Wetlands work for nature and people 24 hours a day
Areas in our surroundings that are permanently or occasionally under water, are most commonly known as bogs, marshes, saltpans, floodplain and wet meadows, floodplain forests, saltwater lagoons, floodplains along rivers, and so on.
This year's World Wetlands Day, celebrated on 2 February, is dedicated to raising public awareness of the wetlands in our surroundings, because only in this way can we understand their important role for people and nature. For the first time in the 25 years of its international observance, the Wetlands Day is being celebrated under the auspices of the United Nations International Days.
This year's Wetlands Day events are taking place under the slogan "Wetlands Action for People and Nature". With this slogan, the United Nations Organisation wishes to encourage greater investments in wetland conservation and restoration. Wetlands are one of the fastest disappearing ecosystems in the world – it is estimated that 90% of wetland areas have been lost in the past 300 years.

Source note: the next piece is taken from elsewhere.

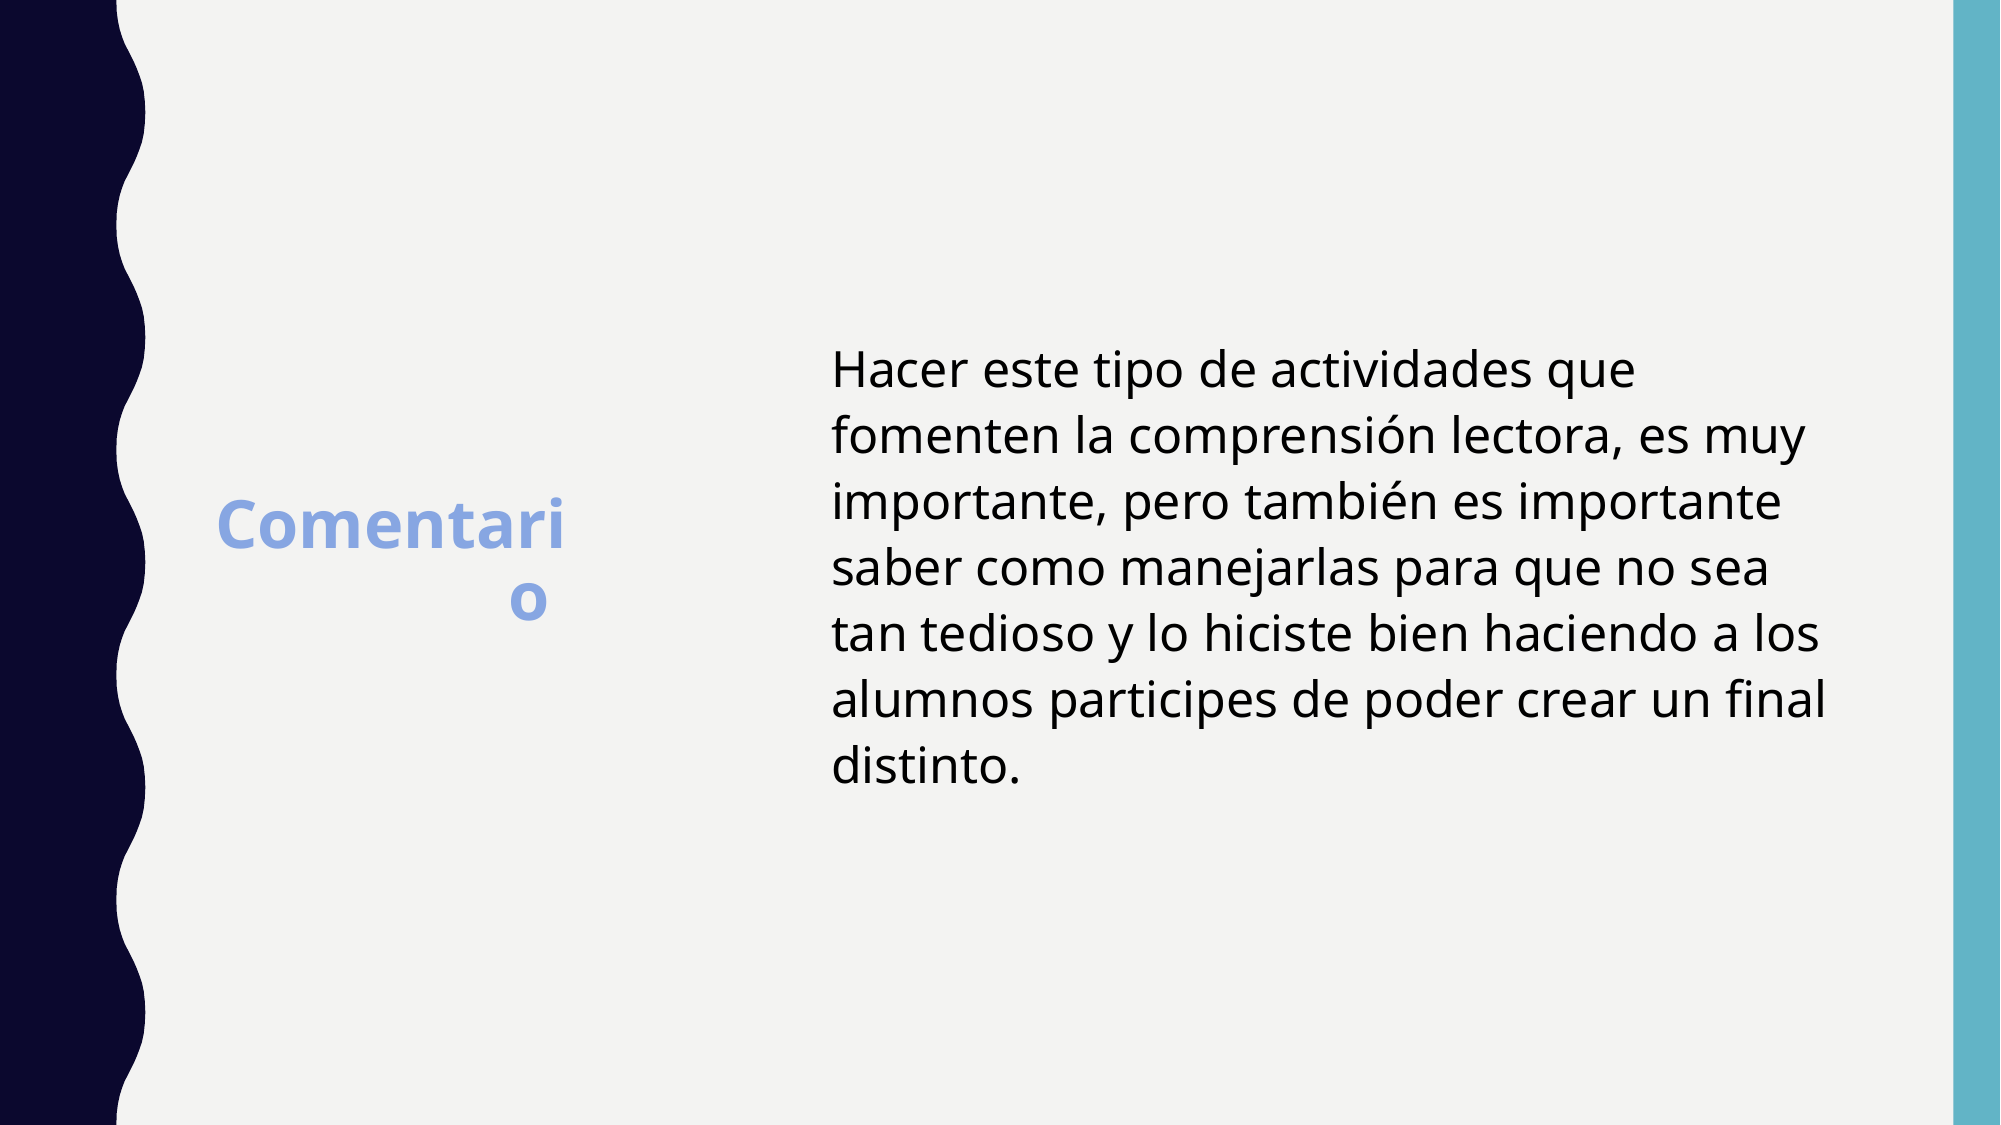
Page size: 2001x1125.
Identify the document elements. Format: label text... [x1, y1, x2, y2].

Many of Slovenia's wetlands are part of the European nature protection network Natura 2000 and belong to protected areas that are a magnet for nature lovers and tourism. Among them are the Zelenci Nature Reserve, one of the most visited wetlands in the Alpine region of Slovenia, the Lovrenško Barje marshland on Pohorje, Lake Cerknica, the Škocjan Caves, the Škocjanski Zatok and the Ormoške Lagune Nature Reserves, the Ljubljana Marshes, peatlands on Pokljuka in the Triglav National Park, the Pivka Intermittent Lakes, and the Sečovlje Saltpans. The latter are the only saltwater wetlands in Slovenia.
In Slovenia, wetlands cover less than 5% of the territory. They include, however, three Natura 2000 sites, listed on the List of Ramsar Wetlands of International Importance: the Sečovlje Saltpans (since 1993), the Škocjan Caves (since 1999), and Lake Cerknica with the Križna Cave and the Rakov Škocjan collapse doline (since 2006).